The poet Cathy Park Hong won the autobiography award for “Minor Feelings: An Asian American Reckoning”, a collection of essays that explores race, culture and her experiences as an American writer and Korean. In her acceptance speech, she dedicated her award to the memory of women of Asian descent who were killed in the Atlanta shooting last week, and read their names out loud.

The biography award went to Amy Stanley’s “Stranger in the Shogun’s City: A Japanese Woman and Her World,” which examines the life of a 19th-century Japanese woman.

Other honorees this year include Nicole Fleetwood, who won the critical award for her book “Marking Time: Art in the Age of Mass Encarceration”; francine j. Harris, who received the poetry award for his collection, “Here Is the Sweet Hand”; and Jo Livingstone, editor of the New Republic culture team, who won the Ninth Balakian Mention for Excellence in Review.
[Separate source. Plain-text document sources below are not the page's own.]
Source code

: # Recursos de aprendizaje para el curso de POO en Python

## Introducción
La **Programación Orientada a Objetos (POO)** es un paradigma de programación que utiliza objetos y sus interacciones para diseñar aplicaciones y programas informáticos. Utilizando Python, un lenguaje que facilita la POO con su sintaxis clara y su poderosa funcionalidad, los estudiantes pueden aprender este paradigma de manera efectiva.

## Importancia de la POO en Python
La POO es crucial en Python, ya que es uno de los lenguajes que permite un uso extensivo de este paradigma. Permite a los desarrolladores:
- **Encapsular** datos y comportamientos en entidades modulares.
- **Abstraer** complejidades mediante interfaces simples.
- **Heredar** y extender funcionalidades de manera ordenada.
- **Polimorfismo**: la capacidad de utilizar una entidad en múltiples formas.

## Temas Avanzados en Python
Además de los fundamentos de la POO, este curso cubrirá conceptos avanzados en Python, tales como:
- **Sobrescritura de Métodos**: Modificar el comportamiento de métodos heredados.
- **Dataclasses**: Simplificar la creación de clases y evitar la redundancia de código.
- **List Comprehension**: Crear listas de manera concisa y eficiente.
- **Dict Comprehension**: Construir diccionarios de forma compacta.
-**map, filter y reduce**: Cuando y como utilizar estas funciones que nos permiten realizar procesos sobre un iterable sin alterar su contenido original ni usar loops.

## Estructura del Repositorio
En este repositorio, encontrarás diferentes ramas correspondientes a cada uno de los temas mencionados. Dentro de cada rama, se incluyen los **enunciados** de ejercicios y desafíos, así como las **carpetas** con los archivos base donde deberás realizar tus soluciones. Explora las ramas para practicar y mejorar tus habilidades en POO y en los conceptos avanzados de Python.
The Ivan Sandrof award for her work as a whole went to Feminist Press, founded 50 years ago and which published authors such as Charlotte Perkins Gilman, Anita Hill, Grace Paley and Barbara Ehrenreich, as well as members of the activist punk band Pussy Riot. In a quote from a judge, Michael Schaub, the committee chairman, said that the Feminist Press has fulfilled its mission statement, which includes the publication of “insurgent and marginalized voices from around the world to build a fairer future”.

“Their literature over the past five decades has made the world a better place for everyone,” he said.